__Your assignment__
Retype all of the entries that appear below, keeping them exactly as they are.

Recorded data

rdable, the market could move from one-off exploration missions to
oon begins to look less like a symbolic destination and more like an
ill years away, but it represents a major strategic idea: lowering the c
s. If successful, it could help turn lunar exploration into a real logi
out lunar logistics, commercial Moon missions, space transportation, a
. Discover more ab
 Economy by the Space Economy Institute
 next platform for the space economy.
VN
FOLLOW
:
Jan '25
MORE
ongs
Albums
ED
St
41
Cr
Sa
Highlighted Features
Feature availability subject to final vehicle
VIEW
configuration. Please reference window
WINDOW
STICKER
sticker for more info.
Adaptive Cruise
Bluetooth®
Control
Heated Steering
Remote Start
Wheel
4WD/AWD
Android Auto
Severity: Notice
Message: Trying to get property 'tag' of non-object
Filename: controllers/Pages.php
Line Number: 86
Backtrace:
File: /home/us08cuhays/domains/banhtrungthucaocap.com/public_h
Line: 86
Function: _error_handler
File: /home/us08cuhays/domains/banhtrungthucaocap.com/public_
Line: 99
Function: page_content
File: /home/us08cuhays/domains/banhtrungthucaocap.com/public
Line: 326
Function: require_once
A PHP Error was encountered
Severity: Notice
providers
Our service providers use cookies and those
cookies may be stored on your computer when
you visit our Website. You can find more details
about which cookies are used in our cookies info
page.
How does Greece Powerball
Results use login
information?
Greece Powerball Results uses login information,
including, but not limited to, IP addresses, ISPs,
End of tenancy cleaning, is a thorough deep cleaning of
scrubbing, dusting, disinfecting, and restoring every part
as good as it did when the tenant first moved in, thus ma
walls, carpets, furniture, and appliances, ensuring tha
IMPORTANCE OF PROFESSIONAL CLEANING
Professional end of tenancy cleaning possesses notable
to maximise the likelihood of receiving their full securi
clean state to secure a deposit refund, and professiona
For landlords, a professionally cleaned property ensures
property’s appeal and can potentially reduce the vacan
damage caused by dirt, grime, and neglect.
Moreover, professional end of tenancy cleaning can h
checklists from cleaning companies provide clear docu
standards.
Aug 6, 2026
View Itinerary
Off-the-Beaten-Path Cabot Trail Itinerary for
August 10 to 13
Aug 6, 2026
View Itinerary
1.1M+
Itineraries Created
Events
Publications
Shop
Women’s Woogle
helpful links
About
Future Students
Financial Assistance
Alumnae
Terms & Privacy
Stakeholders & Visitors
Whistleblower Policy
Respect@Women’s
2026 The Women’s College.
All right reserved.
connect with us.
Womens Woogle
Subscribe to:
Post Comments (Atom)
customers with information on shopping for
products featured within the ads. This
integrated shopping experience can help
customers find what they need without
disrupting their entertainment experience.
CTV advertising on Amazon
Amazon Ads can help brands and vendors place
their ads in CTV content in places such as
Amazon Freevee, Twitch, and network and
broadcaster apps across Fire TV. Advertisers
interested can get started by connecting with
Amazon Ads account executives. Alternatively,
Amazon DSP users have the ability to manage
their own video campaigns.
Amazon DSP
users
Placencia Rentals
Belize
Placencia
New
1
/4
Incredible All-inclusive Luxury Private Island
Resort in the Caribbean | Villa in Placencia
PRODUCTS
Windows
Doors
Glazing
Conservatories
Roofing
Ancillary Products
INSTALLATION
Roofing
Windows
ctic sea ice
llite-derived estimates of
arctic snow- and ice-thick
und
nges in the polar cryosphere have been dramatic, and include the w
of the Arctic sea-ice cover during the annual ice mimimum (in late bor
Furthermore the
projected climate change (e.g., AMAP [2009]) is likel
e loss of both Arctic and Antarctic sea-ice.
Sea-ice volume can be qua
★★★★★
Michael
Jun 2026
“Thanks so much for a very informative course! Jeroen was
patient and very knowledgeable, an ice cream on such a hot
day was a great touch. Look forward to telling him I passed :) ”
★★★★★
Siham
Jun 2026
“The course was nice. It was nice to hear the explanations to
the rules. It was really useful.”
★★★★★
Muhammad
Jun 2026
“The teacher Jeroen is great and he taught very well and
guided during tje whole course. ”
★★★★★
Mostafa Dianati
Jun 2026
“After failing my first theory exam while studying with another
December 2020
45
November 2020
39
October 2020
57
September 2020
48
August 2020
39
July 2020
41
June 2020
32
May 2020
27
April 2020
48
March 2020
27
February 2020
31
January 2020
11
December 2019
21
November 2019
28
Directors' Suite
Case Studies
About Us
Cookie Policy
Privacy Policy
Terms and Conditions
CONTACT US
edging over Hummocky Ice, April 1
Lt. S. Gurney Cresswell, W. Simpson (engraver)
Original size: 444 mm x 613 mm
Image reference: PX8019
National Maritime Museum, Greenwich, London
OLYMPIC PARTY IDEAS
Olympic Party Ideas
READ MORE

__Answer section__
rdable, the market could move from one-off exploration missions to
oon begins to look less like a symbolic destination and more like an
ill years away, but it represents a major strategic idea: lowering the c
s. If successful, it could help turn lunar exploration into a real logi
out lunar logistics, commercial Moon missions, space transportation, a
. Discover more ab
 Economy by the Space Economy Institute
 next platform for the space economy.
VN
FOLLOW
:
Jan '25
MORE
ongs
Albums
ED
St
41
Cr
Sa
Highlighted Features
Feature availability subject to final vehicle
VIEW
configuration. Please reference window
WINDOW
STICKER
sticker for more info.
Adaptive Cruise
Bluetooth®
Control
Heated Steering
Remote Start
Wheel
4WD/AWD
Android Auto
Severity: Notice
Message: Trying to get property 'tag' of non-object
Filename: controllers/Pages.php
Line Number: 86
Backtrace:
File: /home/us08cuhays/domains/banhtrungthucaocap.com/public_h
Line: 86
Function: _error_handler
File: /home/us08cuhays/domains/banhtrungthucaocap.com/public_
Line: 99
Function: page_content
File: /home/us08cuhays/domains/banhtrungthucaocap.com/public
Line: 326
Function: require_once
A PHP Error was encountered
Severity: Notice
providers
Our service providers use cookies and those
cookies may be stored on your computer when
you visit our Website. You can find more details
about which cookies are used in our cookies info
page.
How does Greece Powerball
Results use login
information?
Greece Powerball Results uses login information,
including, but not limited to, IP addresses, ISPs,
End of tenancy cleaning, is a thorough deep cleaning of
scrubbing, dusting, disinfecting, and restoring every part
as good as it did when the tenant first moved in, thus ma
walls, carpets, furniture, and appliances, ensuring tha
IMPORTANCE OF PROFESSIONAL CLEANING
Professional end of tenancy cleaning possesses notable
to maximise the likelihood of receiving their full securi
clean state to secure a deposit refund, and professiona
For landlords, a professionally cleaned property ensures
property’s appeal and can potentially reduce the vacan
damage caused by dirt, grime, and neglect.
Moreover, professional end of tenancy cleaning can h
checklists from cleaning companies provide clear docu
standards.
Aug 6, 2026
View Itinerary
Off-the-Beaten-Path Cabot Trail Itinerary for
August 10 to 13
Aug 6, 2026
View Itinerary
1.1M+
Itineraries Created
Events
Publications
Shop
Women’s Woogle
helpful links
About
Future Students
Financial Assistance
Alumnae
Terms & Privacy
Stakeholders & Visitors
Whistleblower Policy
Respect@Women’s
2026 The Women’s College.
All right reserved.
connect with us.
Womens Woogle
Subscribe to:
Post Comments (Atom)
customers with information on shopping for
products featured within the ads. This
integrated shopping experience can help
customers find what they need without
disrupting their entertainment experience.
CTV advertising on Amazon
Amazon Ads can help brands and vendors place
their ads in CTV content in places such as
Amazon Freevee, Twitch, and network and
broadcaster apps across Fire TV. Advertisers
interested can get started by connecting with
Amazon Ads account executives. Alternatively,
Amazon DSP users have the ability to manage
their own video campaigns.
Amazon DSP
users
Placencia Rentals
Belize
Placencia
New
1
/4
Incredible All-inclusive Luxury Private Island
Resort in the Caribbean | Villa in Placencia
PRODUCTS
Windows
Doors
Glazing
Conservatories
Roofing
Ancillary Products
INSTALLATION
Roofing
Windows
ctic sea ice
llite-derived estimates of
arctic snow- and ice-thick
und
nges in the polar cryosphere have been dramatic, and include the w
of the Arctic sea-ice cover during the annual ice mimimum (in late bor
Furthermore the
projected climate change (e.g., AMAP [2009]) is likel
e loss of both Arctic and Antarctic sea-ice.
Sea-ice volume can be qua
★★★★★
Michael
Jun 2026
“Thanks so much for a very informative course! Jeroen was
patient and very knowledgeable, an ice cream on such a hot
day was a great touch. Look forward to telling him I passed :) ”
★★★★★
Siham
Jun 2026
“The course was nice. It was nice to hear the explanations to
the rules. It was really useful.”
★★★★★
Muhammad
Jun 2026
“The teacher Jeroen is great and he taught very well and
guided during tje whole course. ”
★★★★★
Mostafa Dianati
Jun 2026
“After failing my first theory exam while studying with another
December 2020
45
November 2020
39
October 2020
57
September 2020
48
August 2020
39
July 2020
41
June 2020
32
May 2020
27
April 2020
48
March 2020
27
February 2020
31
January 2020
11
December 2019
21
November 2019
28
Directors' Suite
Case Studies
About Us
Cookie Policy
Privacy Policy
Terms and Conditions
CONTACT US
edging over Hummocky Ice, April 1
Lt. S. Gurney Cresswell, W. Simpson (engraver)
Original size: 444 mm x 613 mm
Image reference: PX8019
National Maritime Museum, Greenwich, London
OLYMPIC PARTY IDEAS
Olympic Party Ideas
READ MORE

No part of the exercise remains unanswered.